REQUIREMENT:
Omit each picture as you copy the entries exactly.
- - - -
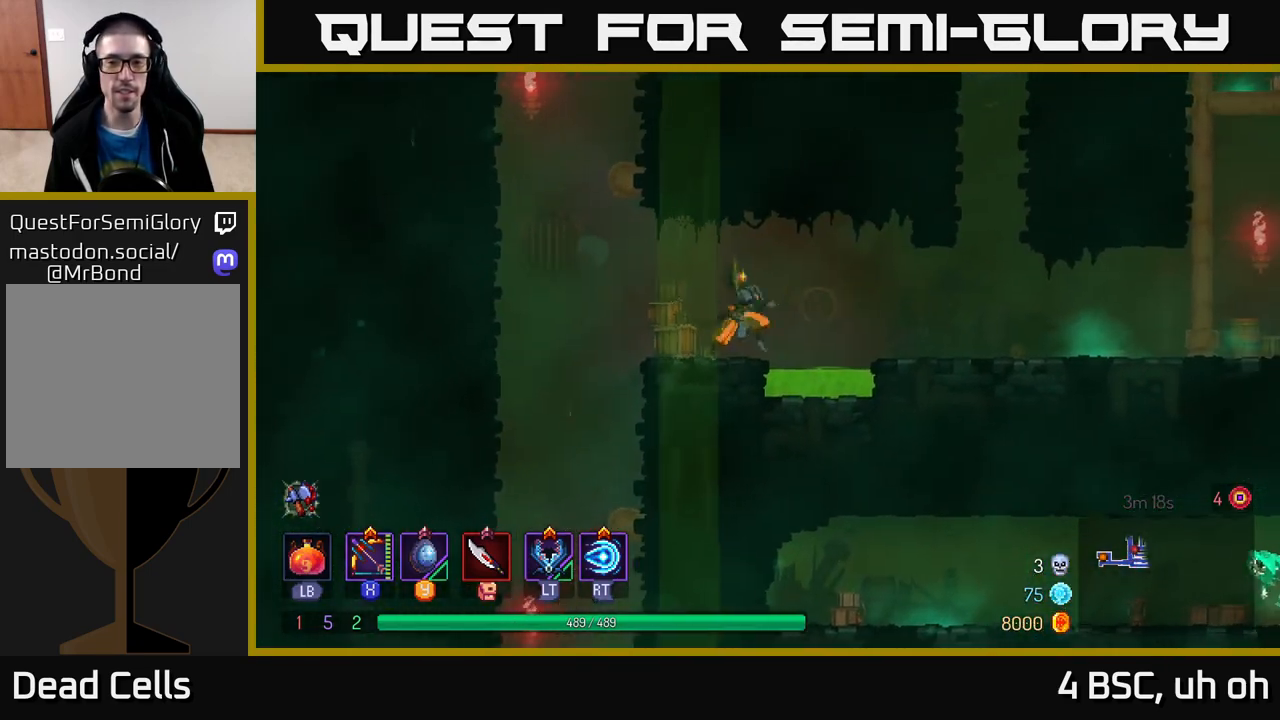
{"buttons": ["B"], "left_stick": "right", "right_stick": "center", "events": [[33, "A", "down"], [150, "A", "up"], [483, "B", "down"]]}
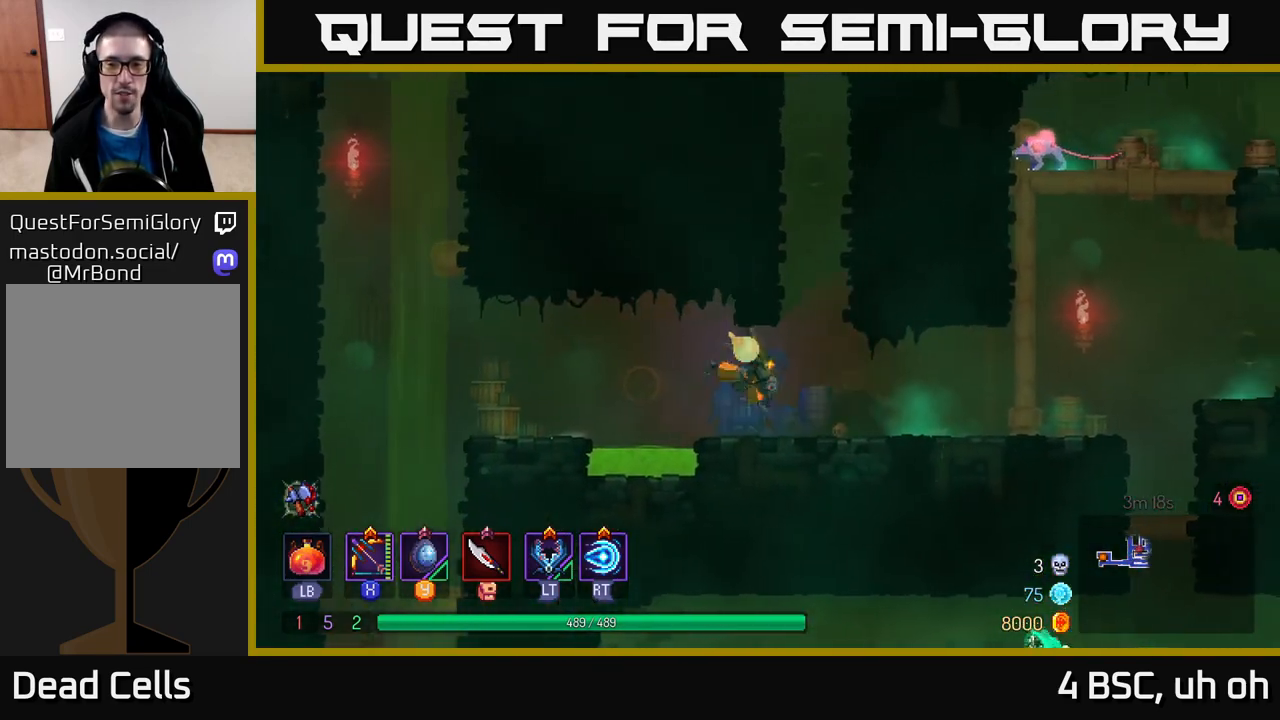
{"buttons": ["A"], "left_stick": "right", "right_stick": "center", "events": [[83, "B", "up"], [500, "A", "down"]]}
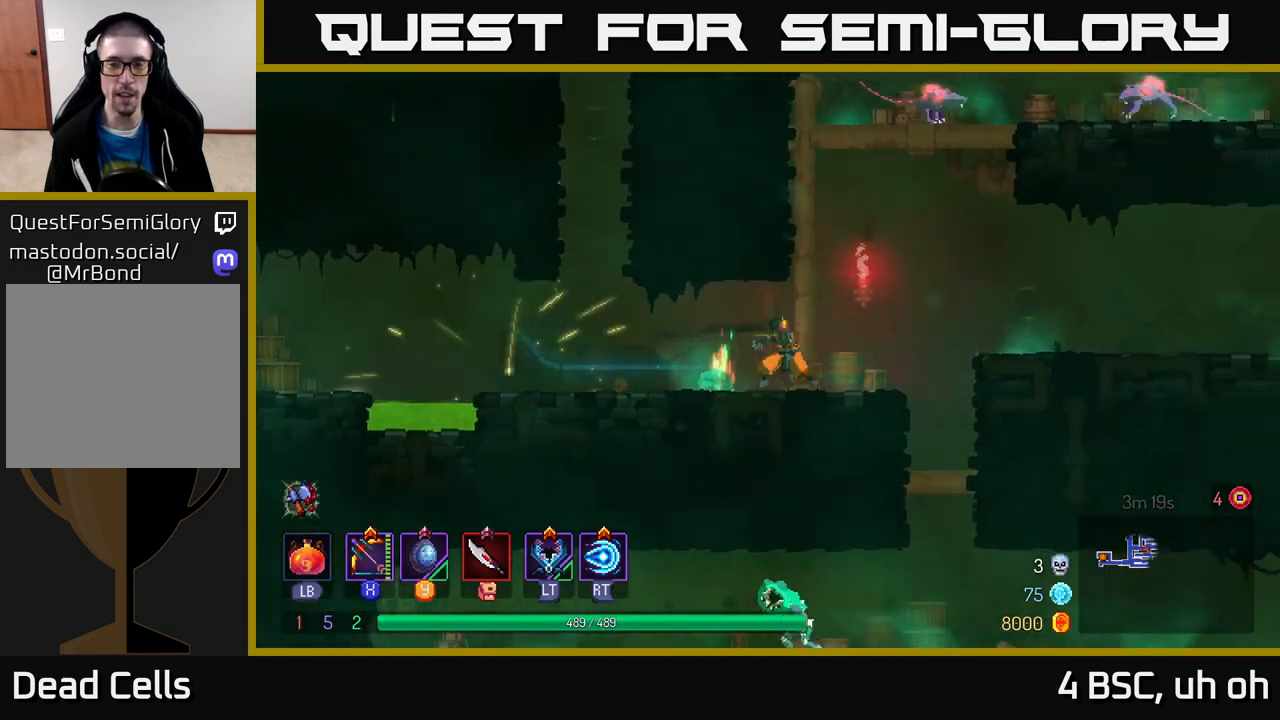
{"buttons": ["A"], "left_stick": "left", "right_stick": "center", "events": [[100, "A", "up"], [200, "A", "down"], [267, "left_stick", "left"], [333, "A", "up"], [450, "A", "down"]]}
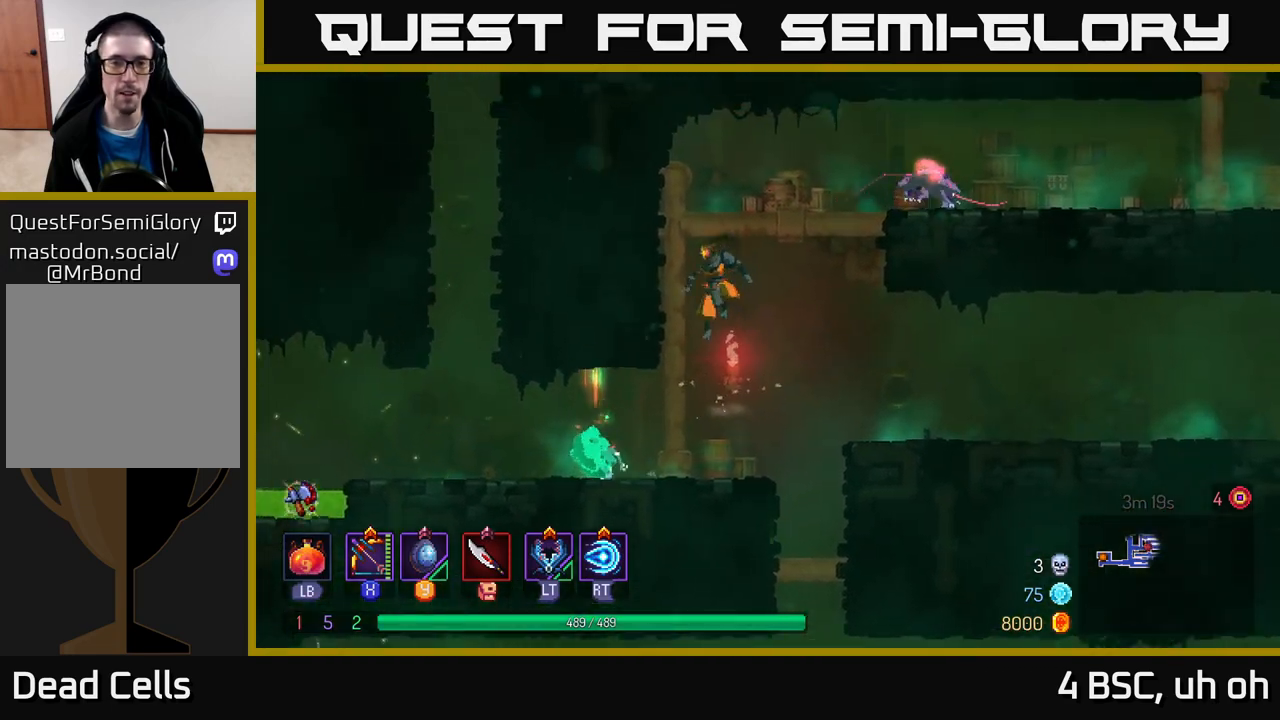
{"buttons": ["A"], "left_stick": "center", "right_stick": "center", "events": [[67, "A", "up"], [133, "left_stick", "up"], [167, "A", "down"], [183, "left_stick", "up-right"], [317, "A", "up"], [383, "A", "down"], [400, "left_stick", "center"]]}
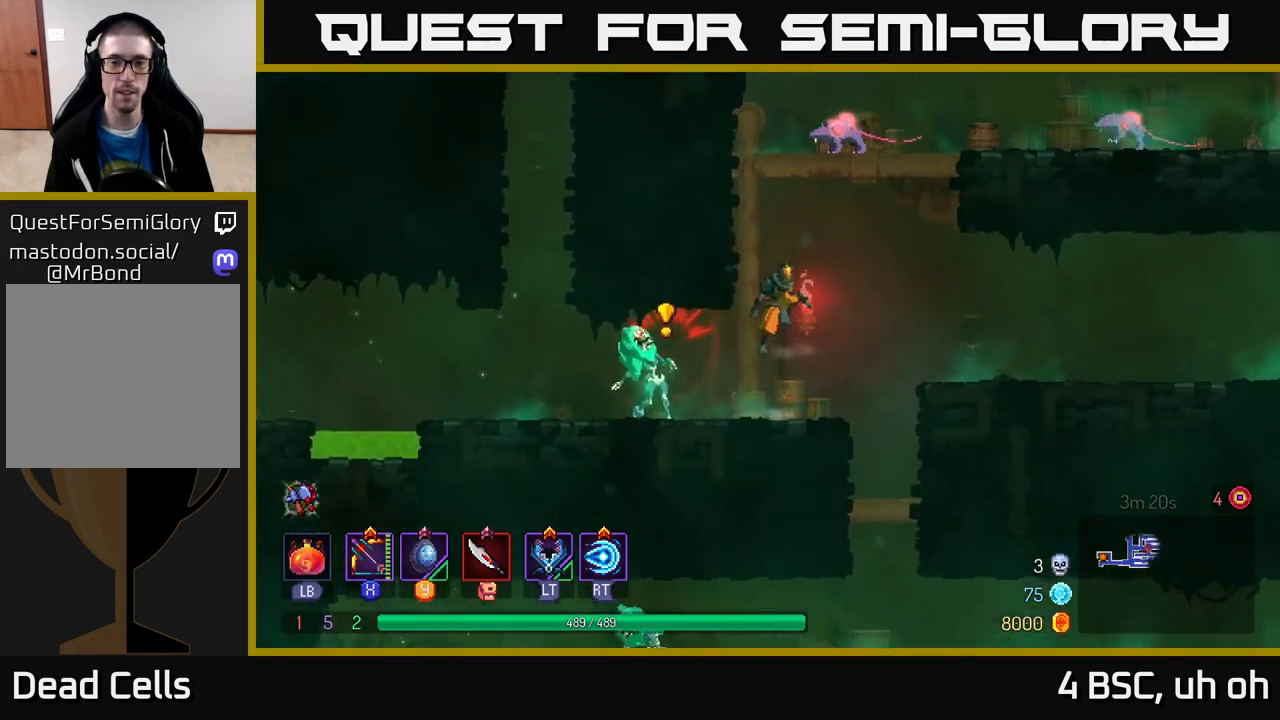
{"buttons": ["B"], "left_stick": "right", "right_stick": "center", "events": [[33, "A", "up"], [33, "left_stick", "right"], [100, "A", "down"], [300, "A", "up"], [483, "B", "down"]]}
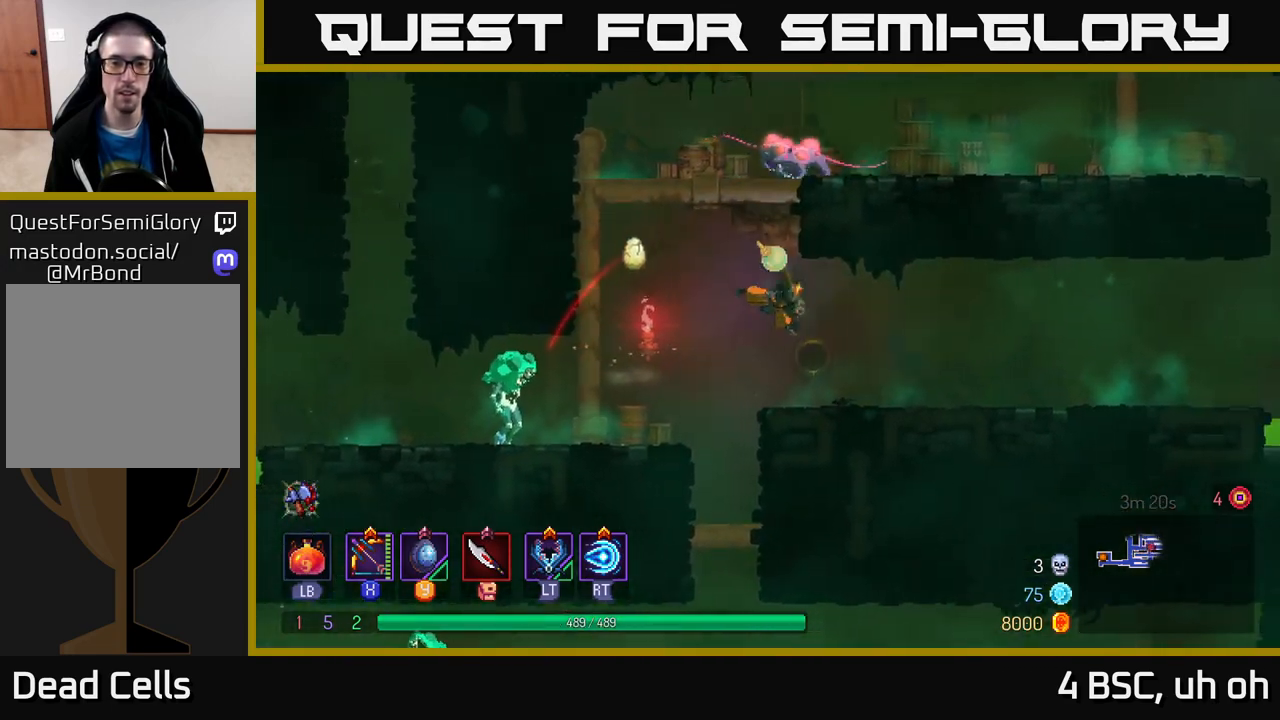
{"buttons": ["X"], "left_stick": "down-left", "right_stick": "center", "events": [[100, "B", "up"], [333, "X", "down"], [367, "left_stick", "left"], [417, "left_stick", "down-left"]]}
- - - -
PROBLEM SOLUTION:
{"buttons": ["B"], "left_stick": "right", "right_stick": "center", "events": [[33, "A", "down"], [150, "A", "up"], [483, "B", "down"]]}
{"buttons": ["A"], "left_stick": "right", "right_stick": "center", "events": [[83, "B", "up"], [500, "A", "down"]]}
{"buttons": ["A"], "left_stick": "left", "right_stick": "center", "events": [[100, "A", "up"], [200, "A", "down"], [267, "left_stick", "left"], [333, "A", "up"], [450, "A", "down"]]}
{"buttons": ["A"], "left_stick": "center", "right_stick": "center", "events": [[67, "A", "up"], [133, "left_stick", "up"], [167, "A", "down"], [183, "left_stick", "up-right"], [317, "A", "up"], [383, "A", "down"], [400, "left_stick", "center"]]}
{"buttons": ["B"], "left_stick": "right", "right_stick": "center", "events": [[33, "A", "up"], [33, "left_stick", "right"], [100, "A", "down"], [300, "A", "up"], [483, "B", "down"]]}
{"buttons": ["X"], "left_stick": "down-left", "right_stick": "center", "events": [[100, "B", "up"], [333, "X", "down"], [367, "left_stick", "left"], [417, "left_stick", "down-left"]]}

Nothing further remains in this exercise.